Одной из его ярких примет становится распространение числа незаконнорожденных детей. В незаконнорожденности из-за супружеской измены матери подозревали и Петра Первого, и императрицу Анну, и многих других представителей династии. Но самое примечательное, что это обстоятельство уже никого не удивляло и не шокировало. Оно становилось почти естественным. Неслучайно много позже, в XIX столетии, император Николай Павлович в ответ на замечание князя А.Ф. Орлова о том, что невеста наследника, цесаревича Александра, будущего Александра Второго, на самом деле незаконнорожденная дочь герцогини Гессенской от ее сожителя камергера да Граней, невозмутимо возразил: «А мы-то с тобой кто?.».
{111}Истории о монарших прелюбодеяниях, супружеских изменах и незаконнорожденных детях становятся неотъемлемой чертой каждого царствования.
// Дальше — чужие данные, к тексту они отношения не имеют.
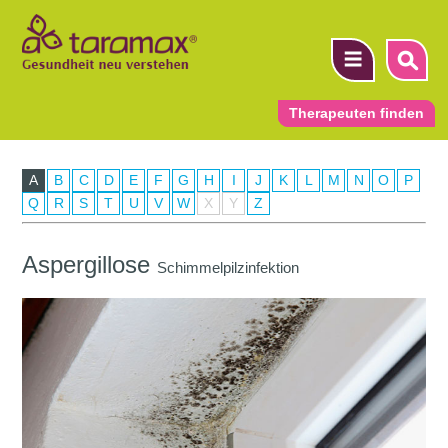
Therapeuten finden
A
B
C
D
E
F
G
H
I
J
K
L
M
N
O
P
▼
Q
R
S
T
U
V
W
X
Y
Z
▼
Aspergillose
Schimmelpilzinfektion
▼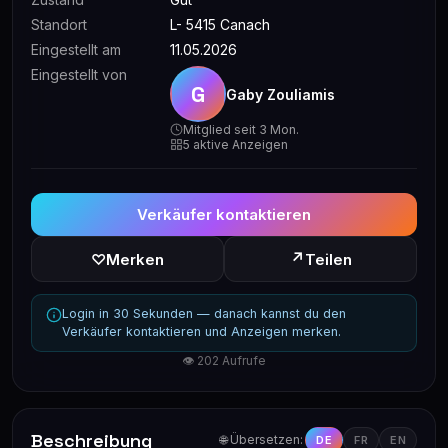
Standort
L- 5415 Canach
Eingestellt am
11.05.2026
Eingestellt von
G
Gaby Zouliamis
Mitglied seit 3 Mon.
5 aktive Anzeigen
Verkäufer kontaktieren
↗
♡
Merken
Teilen
Login in 30 Sekunden — danach kannst du den
Verkäufer kontaktieren und Anzeigen merken.
👁 202 Aufrufe
Beschreibung
🌐 Übersetzen:
DE
FR
EN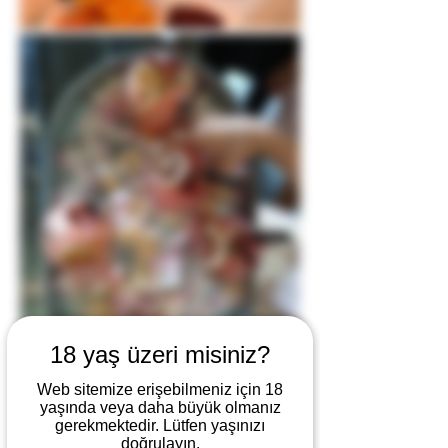
18 yaş üzeri misiniz?
Web sitemize erişebilmeniz için 18
yaşında veya daha büyük olmanız
gerekmektedir. Lütfen yaşınızı
doğrulayın.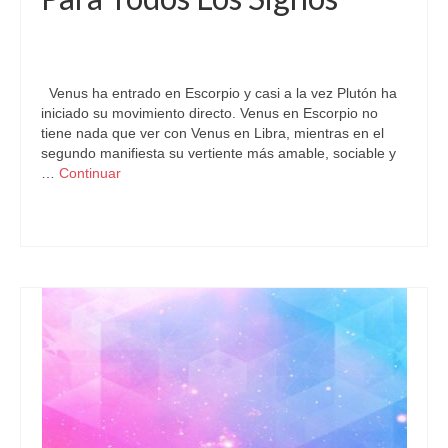
por
Letizia Emo
|
publicado en:
Astrología
,
Horóscopo Gratis
,
Horóscopos
,
Pronósticos
|
0
Venus ha entrado en Escorpio y casi a la vez Plutón ha
iniciado su movimiento directo. Venus en Escorpio no
tiene nada que ver con Venus en Libra, mientras en el
segundo manifiesta su vertiente más amable, sociable y
…
Continuar
Astrología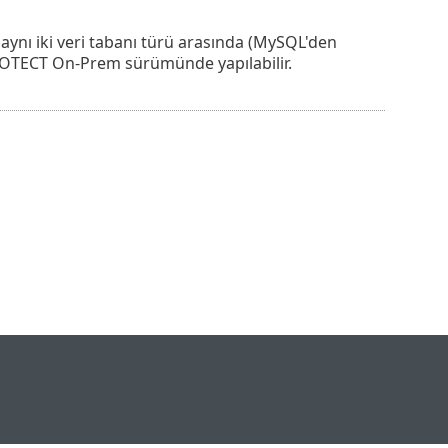
a aynı iki veri tabanı türü arasında (MySQL'den
ROTECT On-Prem sürümünde yapılabilir.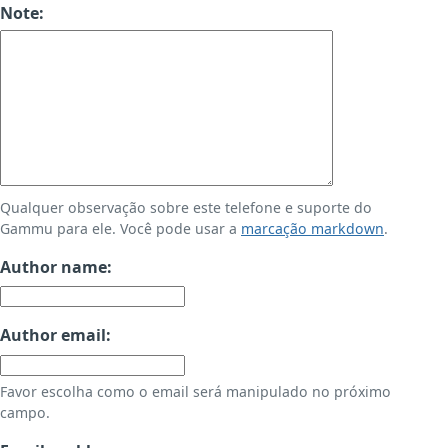
Note:
Qualquer observação sobre este telefone e suporte do
Gammu para ele. Você pode usar a
marcação markdown
.
Author name:
Author email:
Favor escolha como o email será manipulado no próximo
campo.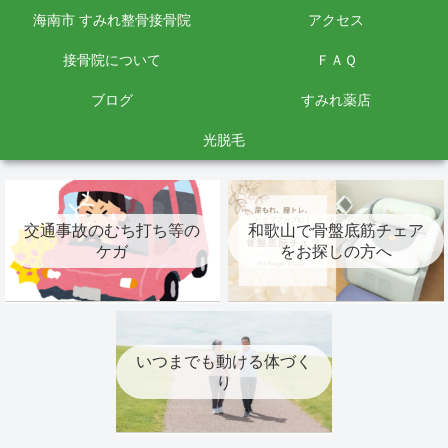
海南市 すみれ整骨接骨院
アクセス
接骨院について
ＦＡＱ
ブログ
すみれ薬店
光脱毛
交通事故のむち打ち等の
和歌山で骨盤底筋チェア
ケガ
をお探しの方へ
いつまでも動ける体づく
り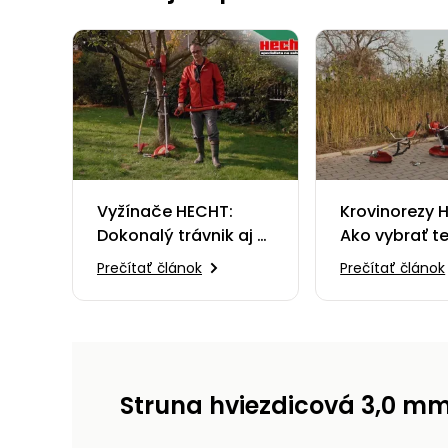
Vyžínače HECHT:
Krovinorezy 
Dokonalý trávnik aj v
Ako vybrať t
najmenšom detaile
pravý?
Prečítať článok
Prečítať článok
Struna hviezdicová 3,0 m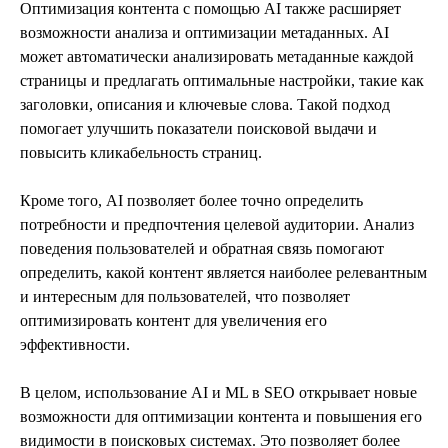
Оптимизация контента с помощью AI также расширяет
возможности анализа и оптимизации метаданных. AI
может автоматически анализировать метаданные каждой
страницы и предлагать оптимальные настройки, такие как
заголовки, описания и ключевые слова. Такой подход
помогает улучшить показатели поисковой выдачи и
повысить кликабельность страниц.
Кроме того, AI позволяет более точно определить
потребности и предпочтения целевой аудитории. Анализ
поведения пользователей и обратная связь помогают
определить, какой контент является наиболее релевантным
и интересным для пользователей, что позволяет
оптимизировать контент для увеличения его
эффективности.
В целом, использование AI и ML в SEO открывает новые
возможности для оптимизации контента и повышения его
видимости в поисковых системах. Это позволяет более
Вне зависимости от того, имели под собой основание слухи в том или ином конкретном случае, общая распущенность нравов положила несмываемое пятно позора и подозрений на происхождение почти всех правителей империи.
Сразу после свадьбы герцога Голштинского Карла на дочери Петра, Анне, стало известно, что он не бывает с женой, проводя время у некой «московской гризетки». Но сама цесаревна не скучала в одиночестве, по донесениям саксонского резидента, «вознаграждая себя, ночуя то у одного, то у другого», причем в обществе своей двоюродной сестры — будущей императрицы Анны Иоанновны
{112}. В качестве настоящего отца ребенка цесаревны Анны Петровны, будущего императора Петра Третьего, уверенно называли не герцога Карла, игнорировавшего исполнение своего супружеского долга и, по некоторым известиям, вообще не способного иметь детей, а Брюмера, гофмаршала голштинского двора {113}.Что же касается императора Павла, то сомнения насчет его происхождения состояли только в том, сын ли он Сергея Салтыкова или кого-то другого
[31], но об отцовстве Петра Третьего здесь уже не было и речи.В условиях, когда внебрачные связи оказались не просто допустимыми и «естественными», но получили значение едва ли не равное супружеским отношениям, само понятие незаконнорожденности начинало стираться, как это было во времена языческого варварства, когда не существовало четкого разграничения между статусом супруги и собственно наложницы, и решающее значение имел не христианский закон, а воля мужа-господина. Именно он, глава рода, хозяин-патриарх, решал, кто из его потомства, как правило весьма многочисленного, достоин быть облечен всеми правами, получить долю в наследстве, а кто — стать изгоем или даже рабом.
В это состояние первобытной дикости российское высшее сословие оказалось погруженным благодаря усилиям Петра Первого. Он по личному капризу признал детей от наложницы, казнив своего законного сына Алексея. При этом императоре-просветителе» и после него представители династии и придворной знати утратили всякое представление о приличиях и стыдливости до такой степени, что практически никто из потомков аристократических фамилий не мог быть уверен в том, что его отцом является тот, чью фамилию он носит. И наоборот, появилось многочисленное потомство от побочных связей, которому отцы желали придать статус законности — для этого было выработано даже специальное правило, получившее широкое распространение — присвоение незаконному отпрыску «усеченной» фамилии. Так бастард князя Трубецкого стал Бецким, Репнина — получил фамилию Пнин и т.п. В иных случаях незаконные дети получали фамилию кого-нибудь из небогатых дворян, которые за вознаграждение соглашались усыновить отпрыска богатого соседа, как было с поэтом Жуковским, незаконнорожденным сыном помещика Бунина.
Граф Кирилл Разумовский дал своим детям от содержанки фамилию Перовских, по имению Перово. Из этого семейства впоследствии вышло несколько государственных деятелей, в том числе министр внутренних дел, а также известная революционерка Софья Перовская. Отец А. Герцена — аристократ Иван Яковлев присвоил любимому побочному сыну фамилию, образованную от немецкого «Herz» — сердце. А его брат, бывший одно время обер-прокурором Святейшего Синода, Александр Яковлев, напротив, так мало интересовался судьбой своих незаконных детей от многочисленных невольниц — крепостных крестьянок, что не всех из них помнил в лицо. И только одного он усыновил официально, передав свою фамилию и все права наследства, чтобы оно не досталось родственникам. Остальные дети А. Яковлева по-прежнему оставались крепостными.
Но подобное отношение к потомству от «случайных» связей с крепостными невольницами было общим правилом среди господ. Например, у А. Волынского, кабинет-министра императрицы Анны, признанного многими историками прогрессивным деятелем России, было несколько детей от крепостных женщин, которых он записал в ведомости как своих дворовых слуг и ничем не выделял из толпы остальных рабов. Впрочем, это было только начало. В дальнейшем дети и внуки вельмож первой половины XVIII века сумеют превзойти в низости и дикости своих предков.